There is a large segment of Joe Strummer: The Future Is Unwritten, the new documentary from Julien Temple (The Filth and the Fury) that is so sloppy and haphazard that it borders on unwatchable. That segment in question is actually the entire first half of the film, which deals with arguably the most important band ever, the Clash. Despite grainy lost footage, archival clips, and raw soundboard audio of this seminal, and downright unstoppable band, one horrifying word can sum up how this film was nearly ruined: Bono.

Temple marches out a nonstop parade of blowhards who wax poetic about the Clash while in front of the flickering flames of a bonfire (community fires were a common theme in Strummer's art, and thus, this film as well). Want to hear Mr. U2, Matt Dillon, Johnny Depp (dressed, weirdly enough, in full Pirates of the Caribbean garb), Flea, John Cusack, and Courtney Love all repeat the same old clichés about the Clash's greatness? Of course not.

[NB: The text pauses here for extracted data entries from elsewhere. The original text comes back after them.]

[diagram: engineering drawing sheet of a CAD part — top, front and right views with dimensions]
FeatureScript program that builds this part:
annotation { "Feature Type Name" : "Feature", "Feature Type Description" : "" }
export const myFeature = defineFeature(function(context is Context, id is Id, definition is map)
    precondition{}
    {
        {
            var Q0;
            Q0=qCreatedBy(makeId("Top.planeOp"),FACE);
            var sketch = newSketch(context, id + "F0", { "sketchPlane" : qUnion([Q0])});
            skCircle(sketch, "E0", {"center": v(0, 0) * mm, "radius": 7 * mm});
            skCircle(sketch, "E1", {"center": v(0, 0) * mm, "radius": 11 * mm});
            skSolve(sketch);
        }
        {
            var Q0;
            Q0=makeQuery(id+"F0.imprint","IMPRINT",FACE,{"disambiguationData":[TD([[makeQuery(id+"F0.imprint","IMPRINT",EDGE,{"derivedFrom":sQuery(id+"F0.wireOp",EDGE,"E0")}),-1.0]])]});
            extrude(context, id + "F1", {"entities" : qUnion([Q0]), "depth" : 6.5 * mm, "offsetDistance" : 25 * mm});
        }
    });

But thankfully, The Future Is Unwritten is saved by an absolutely stunning second act that focuses on Strummer's post-Clash output, his painfully lonely lost years, his family, and the man's storied legacy following his sudden death in 2002 from an undiagnosed congenital heart defect. The footage of Strummer's "wilderness years" are worth the ticket price alone, as is the anecdote about how he broke into tears after seeing the words "Rock the Casbah" scrawled on an American bomb during the first Gulf War. Such humanistic moments are emotionally hard to ignore, even on such a bulletproof subject like Strummer, whose legacy of punk rock sainthood is already well secured. We don't need Bono to tell us that.